### ACTION ITEM
Retype each entry exactly. Skip any pictures.

(Electronics source listings)
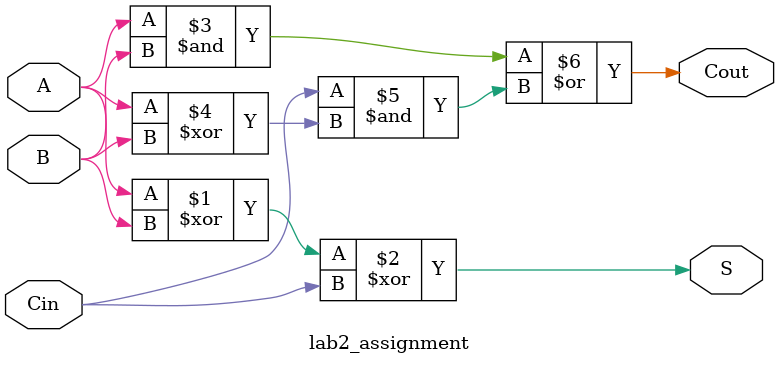
<source format=v>
`timescale 1ns / 1ps


module lab2_assignment(
    input A,
    input B,
    input Cin,
    output S,
    output Cout
    );
    assign S = A^B^Cin;
    assign Cout = A&B | Cin&(A^B);
    
endmodule

</source>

### WRITTEN ANSWER
<source format=v>
`timescale 1ns / 1ps


module lab2_assignment(
    input A,
    input B,
    input Cin,
    output S,
    output Cout
    );
    assign S = A^B^Cin;
    assign Cout = A&B | Cin&(A^B);
    
endmodule

</source>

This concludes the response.